Yaftar Company is one of the contractors implementing internet filtering in Iran. One of the methods this company is pursuing, revealed in hacked documents from the Attorney General’s office, involves filtering through simulated shells. If implemented, this method would allow the government not only to control and restrict access to social media content but also to access user information.
In this article, we examine the Iranian government’s efforts to monitor internet users through shell creation—a strategy employed in various ways to limit and control users’ access to the free flow of information according to its policies. These actions, in a broader context, aim to capture citizens’ information and data to oversee all aspects of their lives.
In the latest episode of the “Seventh Layer” podcast, we delve deeply into this topic, specifically analyzing the features of the “Next-Generation Proxy” proposed by Yaftar Company to the Tehran Prosecutor’s Office.
A Persistent Focus on Surveillance
Since public access to the internet began, the Islamic Republic has consistently emphasized one aspect in its policies, which continues to manifest in different forms and methods: surveillance. This includes monitoring data, controlling access, and overseeing user activities across all areas of the internet.
Pursuing this approach led the Iranian government, much like China and Russia, to strive for the so-called “National Information Network” or national Internet. According to the document outlining the requirements of this network, it should meet all user needs domestically while granting the government authority to access user information and censor content accessible to users.
The approval of the resolution titled “Examining Strategies to Increase the Share of Domestic Traffic and Combat Filter-Breakers,” concerning the prohibition of VPNs and providing services of filtered platforms through native shells in the final days of February 2024, became a controversial topic in government surveillance over cyberspace.
Implementing “Governable Platforms”
Article 4 of this resolution emphasizes that services of widely used foreign platforms must be offered to Iranian users through “governable platforms.” Providing services via “governable” formats is not a new phenomenon; we’ve previously seen examples like “Golden Telegram” and “Hotgram.”
After the government’s extensive efforts to filter Telegram in 2018, users attempting to join Golden Telegram instead of the main Telegram app were prompted to enter a code sent to their Telegram channel after submitting their mobile number for app access. Although Telegram warned users not to share this code with others, accessing the Golden Telegram page was impossible without entering it.
At the time, media outlets reported user information leaks through this method, warning about government and various state institutions accessing people’s data.
Yaftar’s Role in the New Filtering Method
According to a Filterwatch report, hacked documents from the Attorney General’s office dated November 3, 2022, include instructions issued by the Committee for Determining Criminal Content (the Filtering Committee), emphasizing that Yaftar Company is one of the contractors executing filtering in Iran.
In another resolution, titled “Strategies to Increase the Share of Domestic Traffic and Combat Circumvention Tools,” approved in February 2024, the use of foreign platforms is permitted if they are offered through shells or simulated versions that are accountable to the Islamic Republic government.
In an investigative report published by Filterwatch, one of the methods used by Yaftar Company for internet filtering has been exposed. In this method, website services are provided through a simulated shell resembling the original site.
Using phishing techniques, Yaftar Company obtains users’ usernames and passwords, connecting them to the foreign site through a simulated gateway. Along this path, all incoming and outgoing user information can be examined by the filtering system. Whenever a search result or query includes censorable content, a filtering page is displayed to the user.
This system also allows the filtering operator to generate reports on user traffic (visited sites and request details).
The “Next-Generation Filtering System”
This plan, known as the “Next-Generation Filtering System,” was presented by the Yaftar group to the Attorney General’s office in 2019. As a test example, they considered the site Pinterest, an American social network for photo sharing.
In this experimental plan, users enter a site similar to Pinterest, which operates under the supervision of the Islamic Republic’s laws. Its content can be reviewed and censored according to the Filtering Committee’s requests.
In this approach, not only is filtering applied to user searches but according to Yaftar’s plan, the user’s personal information is also stored in this system.

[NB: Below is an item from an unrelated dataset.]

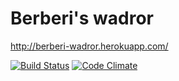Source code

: # Berberi's wadror

http://berberi-wadror.herokuapp.com/

[![Build Status](https://travis-ci.org/samitheberber/wadror.png)](https://travis-ci.org/samitheberber/wadror)
[![Code Climate](https://codeclimate.com/github/samitheberber/wadror.png)](https://codeclimate.com/github/samitheberber/wadror)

Based on the proposal submitted by Yaftar Company, the proxy system accesses users’ information without their consent or knowledge, enabling the intermediary system to store, process, and use this data.
Furthermore, the plan is designed so that the foreign platform remains unaware that a bot—instead of a real user—is accessing its information.
Legal and Ethical Implications
This proposal and similar actions in the Islamic Republic are occurring despite Articles 730 and 740 of the Islamic Penal Code, which consider unauthorized interception of people’s communications content and storing it without user permission as a crime.
These government actions align with provisions in the Seventh Development Plan draft. This plan envisions a system to monitor citizens’ lifestyles—a resource that enhances the government’s ability to maintain citizen information and create personal profiles of each individual. It enables quick and precise analysis and identification of people’s tendencies, thoughts, and lifestyles—a step that helps complete the puzzle of comprehensive government surveillance over citizens’ lives.